▶ [Extract provided]:
Second, the Administrative Law Judge referred to Plaintiff's activities of daily living. [Id.] The Administrative Law Judge acknowledged, however, that Plaintiff's activities were "somewhat compromised by physical and mental impairments;" still, she went on to enumerate activities that Plaintiff could perform, such as "some gardening," household tasks with help from her husband, taking care of pets, driving, walking regularly and taking her in-laws places. The fact that the Administrative Law Judge acknowledged that Plaintiff's activities were compromised makes the listing of what Plaintiff could do unpersuasive if meant as a basis for discrediting Plaintiff. As the Ninth Circuit recently has summarized, "we have held that `[o]nly if [her] level of activity were inconsistent with [a claimant's] claimed limitations would these activities have any bearing on [her] credibility.'" Garrison v. Colvin, ___ F.3d ___, 2014 WL 3397218 at * 17 (9th Cir. July 14, 2014), quoting Reddick v. Chater, 157 F.3d 715,722 (9th Cir. 1998).

Third, the Administrative Law Judge stated that Plaintiff's noncompliance with her medications reduced her credibility because the records did not indicate "adverse effects such as increased muscle weakness, decreased sensation or impaired gait." [Id.] The Court is a little perplexed as to how this is a credibility issue. The Administrative Law Judge does not doubt that Plaintiff has MS, because she found that she did, so the absence of medications does not speak to that issue. Likewise, the Administrative Law Judge does not point to any testimony from Plaintiff that she had the identified increased symptoms when she went off the medications, such that the medical records might impeach that statement. There is no reason that is identified that the absence of the medications indicates that Plaintiff has a greater ability to function than she said she did.

▶ [Check your understanding]:
1. Rewrite the paragraph of the court opinion excerpt that begins "Third, the Administrative Law Judge stated" as a shorter version that keeps its main facts.
2. Pick up the court opinion excerpt after its final sentence and continue it.

Collected data:
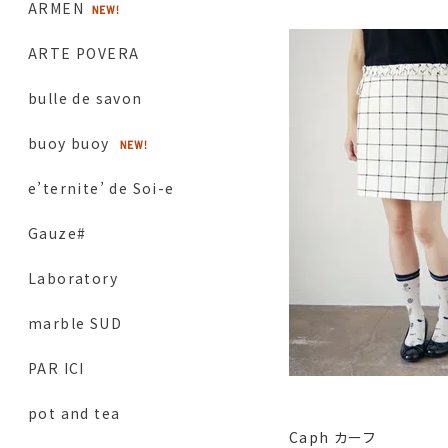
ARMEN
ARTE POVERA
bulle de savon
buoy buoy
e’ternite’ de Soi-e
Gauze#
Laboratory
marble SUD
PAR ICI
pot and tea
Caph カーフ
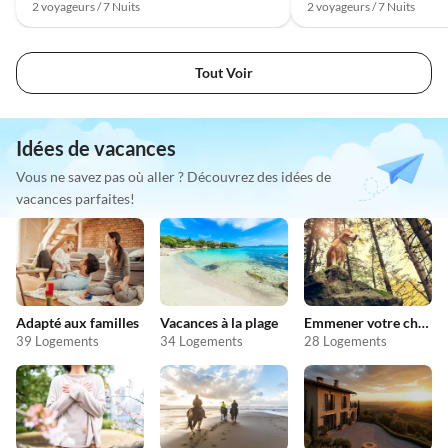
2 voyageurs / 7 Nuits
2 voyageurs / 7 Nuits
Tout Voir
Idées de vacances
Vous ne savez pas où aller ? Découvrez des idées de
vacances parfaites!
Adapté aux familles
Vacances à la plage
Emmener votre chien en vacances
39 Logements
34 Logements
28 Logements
---
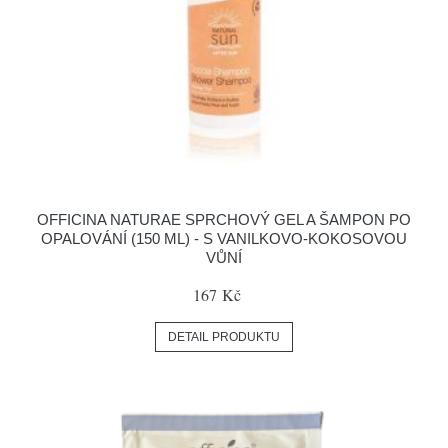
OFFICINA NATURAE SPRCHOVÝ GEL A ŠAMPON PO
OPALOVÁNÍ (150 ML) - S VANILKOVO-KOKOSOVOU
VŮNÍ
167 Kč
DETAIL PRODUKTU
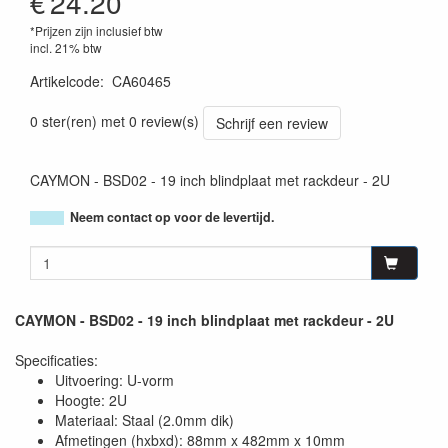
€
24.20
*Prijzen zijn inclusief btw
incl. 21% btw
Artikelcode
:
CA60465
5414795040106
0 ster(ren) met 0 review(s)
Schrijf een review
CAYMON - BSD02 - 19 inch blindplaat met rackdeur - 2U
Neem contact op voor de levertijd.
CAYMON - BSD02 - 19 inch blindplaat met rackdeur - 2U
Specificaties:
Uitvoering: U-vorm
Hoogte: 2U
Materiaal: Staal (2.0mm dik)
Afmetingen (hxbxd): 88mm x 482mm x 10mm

▶ [Outputs by task]:
1. The Administrative Law Judge found that Plaintiff's failure to take her medications reduced her credibility, because the records showed no adverse effects such as increased muscle weakness, decreased sensation or impaired gait. The Court questions why this is a credibility issue. The judge had already found that Plaintiff has MS, so the lack of medication says nothing about that. The judge also cited no testimony from Plaintiff that her symptoms increased when she stopped the medications, so the records do not contradict anything she said. No reason is given for why going without the medications shows that Plaintiff could function better than she claimed.

2.
Fourth, the Administrative Law Judge found that Plaintiff continued to smoke despite being urged to quit. [AR 30-31] Chronic smokers often have a tough time quitting. The Administrative Law Judge did not explain how that made Plaintiff less believable.

Fifth, the Administrative Law Judge stated that Plaintiff had not shown any interest in doing anything that would cause her to lose weight. "Her unwillingness to control weight despite her weakened body," the Administrative Law Judge stated, "is inconsistent with her allegations of difficulties with mobility." [AR 31] The Court assumes that the Administrative Law Judge means that, if Plaintiff really wanted to be more mobile, she would lose weight and, since she has not lost weight, she must really not want to be more mobile. If this is the meaning, it surely does not reflect an understanding of human nature; for obese people, losing weight is not merely a question of will, and a person, like Plaintiff, who has had bariatric surgery pretty clearly wants to lose weight.

None of these reasons is a "clear and convincing" reason, Garrison v. Colvin, supra at *16, for disbelieving Plaintiff's testimony as to her remaining capacity to function.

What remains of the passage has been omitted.